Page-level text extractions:
★ ★ ★

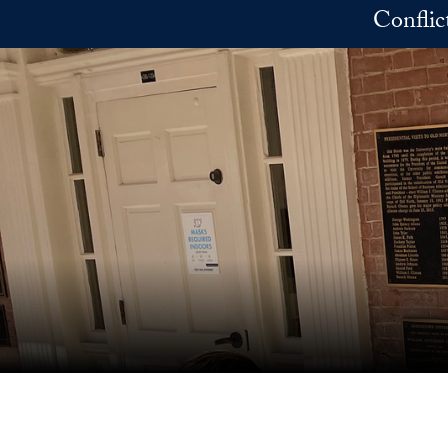
Skip to main content
Conflic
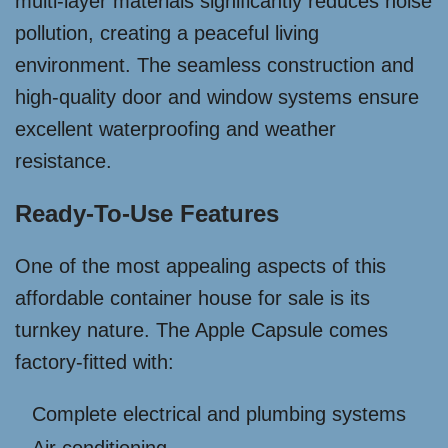
multi-layer materials significantly reduces noise
pollution, creating a peaceful living
environment. The seamless construction and
high-quality door and window systems ensure
excellent waterproofing and weather
resistance.
Ready-To-Use Features
One of the most appealing aspects of this
affordable container house for sale is its
turnkey nature. The Apple Capsule comes
factory-fitted with:
Complete electrical and plumbing systems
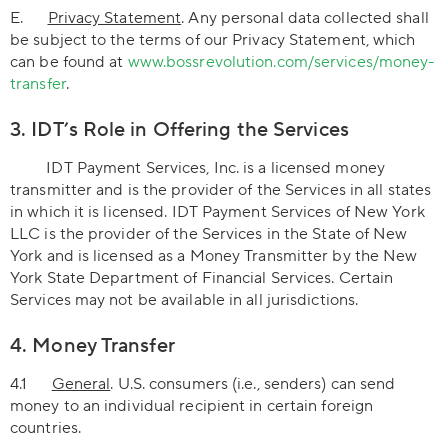
E.
Privacy Statement
. Any personal data collected shall
be subject to the terms of our Privacy Statement, which
can be found at
www.bossrevolution.com/services/money-
transfer
.
3. IDT’s Role in Offering the Services
IDT Payment Services, Inc. is a licensed money
transmitter and is the provider of the Services in all states
in which it is licensed. IDT Payment Services of New York
LLC is the provider of the Services in the State of New
York and is licensed as a Money Transmitter by the New
York State Department of Financial Services. Certain
Services may not be available in all jurisdictions.
4. Money Transfer
4.1
General
. U.S. consumers (i.e., senders) can send
money to an individual recipient in certain foreign
countries.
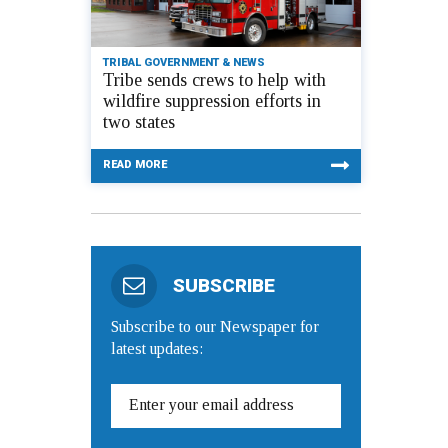
TRIBAL GOVERNMENT & NEWS
Tribe sends crews to help with
wildfire suppression efforts in
two states
READ MORE
SUBSCRIBE
Subscribe to our Newspaper for
latest updates:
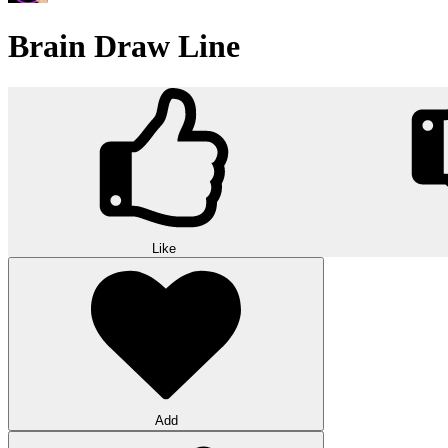
Brain Draw Line
Like
Add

★ ★ ★

## Exercise prompt
Copy the lines from the records above from the line with "multi-layer materials significantly" up to and including the line with "Complete electrical and plumbing systems", keeping every word and line break unchanged.

## Output of the task
multi-layer materials significantly reduces noise
pollution, creating a peaceful living
environment. The seamless construction and
high-quality door and window systems ensure
excellent waterproofing and weather
resistance.
Ready-To-Use Features
One of the most appealing aspects of this
affordable container house for sale is its
turnkey nature. The Apple Capsule comes
factory-fitted with:
Complete electrical and plumbing systems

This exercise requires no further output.